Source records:

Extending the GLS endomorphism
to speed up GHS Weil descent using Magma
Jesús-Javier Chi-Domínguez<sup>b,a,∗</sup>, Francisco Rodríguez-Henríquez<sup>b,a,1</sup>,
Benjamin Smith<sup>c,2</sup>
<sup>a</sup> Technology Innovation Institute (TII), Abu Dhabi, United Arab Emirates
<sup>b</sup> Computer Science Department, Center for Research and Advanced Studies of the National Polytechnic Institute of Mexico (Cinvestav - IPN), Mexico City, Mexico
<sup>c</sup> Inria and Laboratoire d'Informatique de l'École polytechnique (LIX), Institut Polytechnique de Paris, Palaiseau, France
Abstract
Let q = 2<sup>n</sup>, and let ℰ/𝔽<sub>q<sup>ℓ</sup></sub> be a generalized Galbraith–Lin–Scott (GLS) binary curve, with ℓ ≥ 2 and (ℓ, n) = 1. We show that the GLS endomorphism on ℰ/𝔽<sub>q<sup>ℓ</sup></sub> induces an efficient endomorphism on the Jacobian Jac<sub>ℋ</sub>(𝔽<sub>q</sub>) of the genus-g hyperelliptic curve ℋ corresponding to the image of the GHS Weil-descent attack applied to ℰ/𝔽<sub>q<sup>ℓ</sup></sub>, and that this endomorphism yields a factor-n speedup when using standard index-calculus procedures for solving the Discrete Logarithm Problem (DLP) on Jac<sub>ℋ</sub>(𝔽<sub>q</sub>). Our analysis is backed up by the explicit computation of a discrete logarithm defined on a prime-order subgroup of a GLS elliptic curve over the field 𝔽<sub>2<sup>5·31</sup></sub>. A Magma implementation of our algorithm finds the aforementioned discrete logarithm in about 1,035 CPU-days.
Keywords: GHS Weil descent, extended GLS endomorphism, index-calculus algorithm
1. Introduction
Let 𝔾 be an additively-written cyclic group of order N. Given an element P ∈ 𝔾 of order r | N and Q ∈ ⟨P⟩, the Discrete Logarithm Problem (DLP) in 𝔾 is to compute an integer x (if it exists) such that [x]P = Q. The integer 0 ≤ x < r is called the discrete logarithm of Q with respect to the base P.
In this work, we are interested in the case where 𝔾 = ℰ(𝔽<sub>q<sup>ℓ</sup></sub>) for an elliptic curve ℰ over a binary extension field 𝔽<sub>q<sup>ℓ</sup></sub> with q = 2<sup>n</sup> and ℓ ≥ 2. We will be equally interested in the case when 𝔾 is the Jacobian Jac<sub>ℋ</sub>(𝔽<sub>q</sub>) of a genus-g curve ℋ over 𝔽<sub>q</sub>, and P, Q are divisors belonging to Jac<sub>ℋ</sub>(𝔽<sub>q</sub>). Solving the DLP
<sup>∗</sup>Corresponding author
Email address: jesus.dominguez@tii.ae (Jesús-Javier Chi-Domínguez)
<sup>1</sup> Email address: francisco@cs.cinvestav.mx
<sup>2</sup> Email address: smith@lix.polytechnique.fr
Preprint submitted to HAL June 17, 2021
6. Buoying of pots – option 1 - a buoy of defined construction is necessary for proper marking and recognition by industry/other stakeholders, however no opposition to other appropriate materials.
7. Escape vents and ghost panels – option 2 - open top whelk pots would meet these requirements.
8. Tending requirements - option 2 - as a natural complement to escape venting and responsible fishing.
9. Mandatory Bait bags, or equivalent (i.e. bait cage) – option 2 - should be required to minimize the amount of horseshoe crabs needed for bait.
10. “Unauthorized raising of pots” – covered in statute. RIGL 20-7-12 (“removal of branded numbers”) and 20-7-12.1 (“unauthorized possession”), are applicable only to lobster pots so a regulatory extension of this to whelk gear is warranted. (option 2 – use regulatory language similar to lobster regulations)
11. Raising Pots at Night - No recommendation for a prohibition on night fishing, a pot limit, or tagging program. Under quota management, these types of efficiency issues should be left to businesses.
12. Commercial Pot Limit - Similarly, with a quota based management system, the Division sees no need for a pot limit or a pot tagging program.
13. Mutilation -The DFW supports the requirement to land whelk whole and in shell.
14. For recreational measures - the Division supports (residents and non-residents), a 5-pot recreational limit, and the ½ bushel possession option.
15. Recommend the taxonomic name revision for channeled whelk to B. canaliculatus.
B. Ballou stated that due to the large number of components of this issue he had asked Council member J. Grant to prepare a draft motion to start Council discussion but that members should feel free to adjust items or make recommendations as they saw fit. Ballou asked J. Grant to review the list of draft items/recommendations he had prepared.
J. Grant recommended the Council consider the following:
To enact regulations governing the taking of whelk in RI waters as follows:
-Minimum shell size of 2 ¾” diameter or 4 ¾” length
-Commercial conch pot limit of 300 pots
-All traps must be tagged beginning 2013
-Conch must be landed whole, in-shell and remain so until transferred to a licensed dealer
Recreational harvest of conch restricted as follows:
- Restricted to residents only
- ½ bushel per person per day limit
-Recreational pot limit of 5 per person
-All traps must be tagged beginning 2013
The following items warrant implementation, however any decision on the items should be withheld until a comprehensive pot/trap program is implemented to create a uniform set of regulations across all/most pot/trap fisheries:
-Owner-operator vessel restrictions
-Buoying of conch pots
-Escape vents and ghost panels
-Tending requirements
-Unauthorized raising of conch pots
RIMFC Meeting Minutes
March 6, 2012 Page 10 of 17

## Activity
Reproduce each of the entries exactly, omitting none.

## Task answer
Extending the GLS endomorphism
to speed up GHS Weil descent using Magma
Jesús-Javier Chi-Domínguez<sup>b,a,∗</sup>, Francisco Rodríguez-Henríquez<sup>b,a,1</sup>,
Benjamin Smith<sup>c,2</sup>
<sup>a</sup> Technology Innovation Institute (TII), Abu Dhabi, United Arab Emirates
<sup>b</sup> Computer Science Department, Center for Research and Advanced Studies of the National Polytechnic Institute of Mexico (Cinvestav - IPN), Mexico City, Mexico
<sup>c</sup> Inria and Laboratoire d'Informatique de l'École polytechnique (LIX), Institut Polytechnique de Paris, Palaiseau, France
Abstract
Let q = 2<sup>n</sup>, and let ℰ/𝔽<sub>q<sup>ℓ</sup></sub> be a generalized Galbraith–Lin–Scott (GLS) binary curve, with ℓ ≥ 2 and (ℓ, n) = 1. We show that the GLS endomorphism on ℰ/𝔽<sub>q<sup>ℓ</sup></sub> induces an efficient endomorphism on the Jacobian Jac<sub>ℋ</sub>(𝔽<sub>q</sub>) of the genus-g hyperelliptic curve ℋ corresponding to the image of the GHS Weil-descent attack applied to ℰ/𝔽<sub>q<sup>ℓ</sup></sub>, and that this endomorphism yields a factor-n speedup when using standard index-calculus procedures for solving the Discrete Logarithm Problem (DLP) on Jac<sub>ℋ</sub>(𝔽<sub>q</sub>). Our analysis is backed up by the explicit computation of a discrete logarithm defined on a prime-order subgroup of a GLS elliptic curve over the field 𝔽<sub>2<sup>5·31</sup></sub>. A Magma implementation of our algorithm finds the aforementioned discrete logarithm in about 1,035 CPU-days.
Keywords: GHS Weil descent, extended GLS endomorphism, index-calculus algorithm
1. Introduction
Let 𝔾 be an additively-written cyclic group of order N. Given an element P ∈ 𝔾 of order r | N and Q ∈ ⟨P⟩, the Discrete Logarithm Problem (DLP) in 𝔾 is to compute an integer x (if it exists) such that [x]P = Q. The integer 0 ≤ x < r is called the discrete logarithm of Q with respect to the base P.
In this work, we are interested in the case where 𝔾 = ℰ(𝔽<sub>q<sup>ℓ</sup></sub>) for an elliptic curve ℰ over a binary extension field 𝔽<sub>q<sup>ℓ</sup></sub> with q = 2<sup>n</sup> and ℓ ≥ 2. We will be equally interested in the case when 𝔾 is the Jacobian Jac<sub>ℋ</sub>(𝔽<sub>q</sub>) of a genus-g curve ℋ over 𝔽<sub>q</sub>, and P, Q are divisors belonging to Jac<sub>ℋ</sub>(𝔽<sub>q</sub>). Solving the DLP
<sup>∗</sup>Corresponding author
Email address: jesus.dominguez@tii.ae (Jesús-Javier Chi-Domínguez)
<sup>1</sup> Email address: francisco@cs.cinvestav.mx
<sup>2</sup> Email address: smith@lix.polytechnique.fr
Preprint submitted to HAL June 17, 2021
6. Buoying of pots – option 1 - a buoy of defined construction is necessary for proper marking and recognition by industry/other stakeholders, however no opposition to other appropriate materials.
7. Escape vents and ghost panels – option 2 - open top whelk pots would meet these requirements.
8. Tending requirements - option 2 - as a natural complement to escape venting and responsible fishing.
9. Mandatory Bait bags, or equivalent (i.e. bait cage) – option 2 - should be required to minimize the amount of horseshoe crabs needed for bait.
10. “Unauthorized raising of pots” – covered in statute. RIGL 20-7-12 (“removal of branded numbers”) and 20-7-12.1 (“unauthorized possession”), are applicable only to lobster pots so a regulatory extension of this to whelk gear is warranted. (option 2 – use regulatory language similar to lobster regulations)
11. Raising Pots at Night - No recommendation for a prohibition on night fishing, a pot limit, or tagging program. Under quota management, these types of efficiency issues should be left to businesses.
12. Commercial Pot Limit - Similarly, with a quota based management system, the Division sees no need for a pot limit or a pot tagging program.
13. Mutilation -The DFW supports the requirement to land whelk whole and in shell.
14. For recreational measures - the Division supports (residents and non-residents), a 5-pot recreational limit, and the ½ bushel possession option.
15. Recommend the taxonomic name revision for channeled whelk to B. canaliculatus.
B. Ballou stated that due to the large number of components of this issue he had asked Council member J. Grant to prepare a draft motion to start Council discussion but that members should feel free to adjust items or make recommendations as they saw fit. Ballou asked J. Grant to review the list of draft items/recommendations he had prepared.
J. Grant recommended the Council consider the following:
To enact regulations governing the taking of whelk in RI waters as follows:
-Minimum shell size of 2 ¾” diameter or 4 ¾” length
-Commercial conch pot limit of 300 pots
-All traps must be tagged beginning 2013
-Conch must be landed whole, in-shell and remain so until transferred to a licensed dealer
Recreational harvest of conch restricted as follows:
- Restricted to residents only
- ½ bushel per person per day limit
-Recreational pot limit of 5 per person
-All traps must be tagged beginning 2013
The following items warrant implementation, however any decision on the items should be withheld until a comprehensive pot/trap program is implemented to create a uniform set of regulations across all/most pot/trap fisheries:
-Owner-operator vessel restrictions
-Buoying of conch pots
-Escape vents and ghost panels
-Tending requirements
-Unauthorized raising of conch pots
RIMFC Meeting Minutes
March 6, 2012 Page 10 of 17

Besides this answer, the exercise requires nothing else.